I knew who it was without turning around; I didn’t even need to hear his voice. I could tell by the change in atmosphere as he entered it, as if the air itself crackled with wildfire smoke. A part of me always called to a part of him, no matter how much I fought it.
Max Middlemore walked toward me, black cowboy hat slung over his head, jeans hugging his hips, boots thudding against the tiles. He took off his hat, as if to get a better look at me, his face breaking into a wide, boyish grin. Those navy-blue eyes settled on me and didn’t look away.
“Would you stop looking at me like that?” I murmured.
“Sorry. Just can’t believe you’re here, is all. You actually came.”
Max had a way of doing that, of making me forget everything that had happened between us with just a look. He was taller than me, not quite six feet but close, with shadows skittering along his jawline, perpetually in need of a shave. I’d heard little of him since I’d left town, outside of the few times he’d found me when he volunteered to relay messages for Dr. Robetresse. I’d heard reports he’d been getting into trouble, that he’d gotten fired from Philmont Ranch after a nasty fight. His mom had called me, worried about him, scared that, without Magic, he was aimless, one mistake from ending up in a ditch.
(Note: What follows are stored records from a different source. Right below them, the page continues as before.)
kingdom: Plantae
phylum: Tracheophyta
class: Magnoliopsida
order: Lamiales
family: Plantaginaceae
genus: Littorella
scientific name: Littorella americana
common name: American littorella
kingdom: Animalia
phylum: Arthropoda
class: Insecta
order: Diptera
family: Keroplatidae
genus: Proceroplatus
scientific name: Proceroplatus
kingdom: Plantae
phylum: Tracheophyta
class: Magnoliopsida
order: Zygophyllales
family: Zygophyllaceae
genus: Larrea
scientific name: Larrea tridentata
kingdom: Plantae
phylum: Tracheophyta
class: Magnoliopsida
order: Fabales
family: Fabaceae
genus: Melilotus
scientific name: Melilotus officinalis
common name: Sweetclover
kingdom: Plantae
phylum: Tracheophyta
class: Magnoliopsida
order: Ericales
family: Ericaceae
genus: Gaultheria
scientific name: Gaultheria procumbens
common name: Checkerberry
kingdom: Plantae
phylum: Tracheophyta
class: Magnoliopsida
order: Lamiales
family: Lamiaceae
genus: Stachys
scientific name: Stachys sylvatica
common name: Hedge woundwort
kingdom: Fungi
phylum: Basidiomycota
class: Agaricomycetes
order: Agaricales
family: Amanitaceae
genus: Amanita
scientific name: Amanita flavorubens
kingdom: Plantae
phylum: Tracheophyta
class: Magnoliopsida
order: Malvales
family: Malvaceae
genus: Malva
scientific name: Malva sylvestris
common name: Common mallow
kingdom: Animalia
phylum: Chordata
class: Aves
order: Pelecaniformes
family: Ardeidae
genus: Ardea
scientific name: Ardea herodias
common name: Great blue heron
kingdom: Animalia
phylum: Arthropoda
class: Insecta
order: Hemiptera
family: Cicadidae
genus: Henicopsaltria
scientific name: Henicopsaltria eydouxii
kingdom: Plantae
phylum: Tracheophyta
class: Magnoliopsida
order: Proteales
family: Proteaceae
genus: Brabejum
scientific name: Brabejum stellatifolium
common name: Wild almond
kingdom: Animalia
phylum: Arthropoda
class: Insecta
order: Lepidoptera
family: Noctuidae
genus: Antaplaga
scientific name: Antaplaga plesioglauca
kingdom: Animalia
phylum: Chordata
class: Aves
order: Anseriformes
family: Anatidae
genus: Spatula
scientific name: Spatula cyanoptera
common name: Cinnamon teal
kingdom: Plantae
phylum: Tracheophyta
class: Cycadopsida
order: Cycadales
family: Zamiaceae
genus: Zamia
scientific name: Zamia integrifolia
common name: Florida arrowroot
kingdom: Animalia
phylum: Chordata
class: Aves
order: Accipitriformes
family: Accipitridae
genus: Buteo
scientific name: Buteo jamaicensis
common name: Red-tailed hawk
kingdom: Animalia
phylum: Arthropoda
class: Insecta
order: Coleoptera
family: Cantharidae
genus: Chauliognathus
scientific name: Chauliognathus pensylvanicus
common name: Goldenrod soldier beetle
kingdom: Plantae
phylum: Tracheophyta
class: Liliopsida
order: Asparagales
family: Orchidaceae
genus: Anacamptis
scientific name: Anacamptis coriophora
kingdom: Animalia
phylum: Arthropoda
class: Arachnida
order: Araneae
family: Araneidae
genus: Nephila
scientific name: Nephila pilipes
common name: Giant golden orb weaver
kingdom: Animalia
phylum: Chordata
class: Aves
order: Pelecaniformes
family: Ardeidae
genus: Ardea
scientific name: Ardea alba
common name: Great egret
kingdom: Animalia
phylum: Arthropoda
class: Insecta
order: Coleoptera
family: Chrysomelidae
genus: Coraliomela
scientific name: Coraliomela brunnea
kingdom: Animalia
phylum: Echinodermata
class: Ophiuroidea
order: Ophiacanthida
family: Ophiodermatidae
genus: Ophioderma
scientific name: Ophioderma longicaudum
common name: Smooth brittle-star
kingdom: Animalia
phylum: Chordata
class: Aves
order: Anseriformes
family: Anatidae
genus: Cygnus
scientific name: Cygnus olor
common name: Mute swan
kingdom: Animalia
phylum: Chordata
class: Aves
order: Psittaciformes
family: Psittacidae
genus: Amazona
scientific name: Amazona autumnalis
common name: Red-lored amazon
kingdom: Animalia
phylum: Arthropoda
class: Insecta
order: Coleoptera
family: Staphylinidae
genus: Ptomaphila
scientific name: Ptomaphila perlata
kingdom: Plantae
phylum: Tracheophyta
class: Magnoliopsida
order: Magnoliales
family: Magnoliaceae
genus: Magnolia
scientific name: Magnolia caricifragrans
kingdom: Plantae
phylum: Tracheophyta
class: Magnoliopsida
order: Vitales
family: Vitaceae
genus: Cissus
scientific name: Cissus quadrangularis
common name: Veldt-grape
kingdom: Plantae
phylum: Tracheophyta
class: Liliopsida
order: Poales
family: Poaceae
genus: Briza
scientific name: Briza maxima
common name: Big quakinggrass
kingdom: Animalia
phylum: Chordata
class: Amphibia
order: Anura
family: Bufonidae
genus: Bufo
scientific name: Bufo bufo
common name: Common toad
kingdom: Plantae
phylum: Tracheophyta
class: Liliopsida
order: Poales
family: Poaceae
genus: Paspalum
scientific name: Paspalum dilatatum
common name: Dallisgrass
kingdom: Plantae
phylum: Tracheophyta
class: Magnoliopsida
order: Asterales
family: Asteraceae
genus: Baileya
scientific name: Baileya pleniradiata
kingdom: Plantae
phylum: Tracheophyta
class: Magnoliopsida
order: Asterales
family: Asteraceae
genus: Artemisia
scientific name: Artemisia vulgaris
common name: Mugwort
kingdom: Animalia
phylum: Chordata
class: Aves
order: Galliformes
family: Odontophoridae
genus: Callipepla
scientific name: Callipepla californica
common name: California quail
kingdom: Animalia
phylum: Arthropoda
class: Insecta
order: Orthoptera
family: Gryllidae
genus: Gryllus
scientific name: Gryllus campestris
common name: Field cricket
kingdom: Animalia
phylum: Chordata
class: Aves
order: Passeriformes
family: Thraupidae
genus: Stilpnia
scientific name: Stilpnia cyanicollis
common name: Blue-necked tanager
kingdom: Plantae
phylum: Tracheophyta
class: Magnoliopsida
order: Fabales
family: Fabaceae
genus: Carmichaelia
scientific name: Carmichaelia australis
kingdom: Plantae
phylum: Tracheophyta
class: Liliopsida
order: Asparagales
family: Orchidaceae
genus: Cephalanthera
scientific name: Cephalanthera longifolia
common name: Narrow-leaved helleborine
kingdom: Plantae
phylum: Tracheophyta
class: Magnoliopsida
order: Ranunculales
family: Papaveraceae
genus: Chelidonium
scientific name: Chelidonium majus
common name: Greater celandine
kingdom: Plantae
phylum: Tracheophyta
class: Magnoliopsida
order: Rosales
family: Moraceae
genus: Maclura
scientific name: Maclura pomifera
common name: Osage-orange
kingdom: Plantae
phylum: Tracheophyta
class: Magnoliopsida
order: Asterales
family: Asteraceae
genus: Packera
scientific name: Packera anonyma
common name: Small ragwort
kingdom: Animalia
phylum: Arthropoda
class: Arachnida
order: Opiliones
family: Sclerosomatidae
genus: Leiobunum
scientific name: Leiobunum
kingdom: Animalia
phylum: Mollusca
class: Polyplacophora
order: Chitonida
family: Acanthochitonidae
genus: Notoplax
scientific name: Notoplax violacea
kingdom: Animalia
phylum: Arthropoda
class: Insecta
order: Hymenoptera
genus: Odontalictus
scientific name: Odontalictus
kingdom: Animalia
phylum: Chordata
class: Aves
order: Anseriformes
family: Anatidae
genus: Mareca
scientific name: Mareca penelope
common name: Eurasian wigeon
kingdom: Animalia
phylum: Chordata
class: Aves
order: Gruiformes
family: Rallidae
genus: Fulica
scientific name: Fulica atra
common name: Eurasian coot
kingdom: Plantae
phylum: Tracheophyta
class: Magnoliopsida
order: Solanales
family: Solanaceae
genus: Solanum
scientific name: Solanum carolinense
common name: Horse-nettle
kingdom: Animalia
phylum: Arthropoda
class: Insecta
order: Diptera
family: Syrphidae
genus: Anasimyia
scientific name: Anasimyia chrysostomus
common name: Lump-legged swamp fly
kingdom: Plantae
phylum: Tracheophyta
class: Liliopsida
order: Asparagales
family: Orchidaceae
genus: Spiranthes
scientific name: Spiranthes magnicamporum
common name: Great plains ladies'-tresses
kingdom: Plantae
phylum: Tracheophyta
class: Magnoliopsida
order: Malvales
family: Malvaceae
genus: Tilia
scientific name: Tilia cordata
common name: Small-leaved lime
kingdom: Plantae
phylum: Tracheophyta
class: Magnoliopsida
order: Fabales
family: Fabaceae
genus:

Now my eyes narrowed in on an unsightly scar on his finger, flesh curling back from his thumb. Before we found each other, he’d been desperate to access Magic, resorting to some of the wickedest books he could find. Spells that hurt, that split his flesh down the middle. I wondered if he’d gone back to his old habits since I’d been gone.
“I won’t be here long,” I said quietly.
“I figured.”
“How are you?” I asked, fidgeting with the cord in my pocket.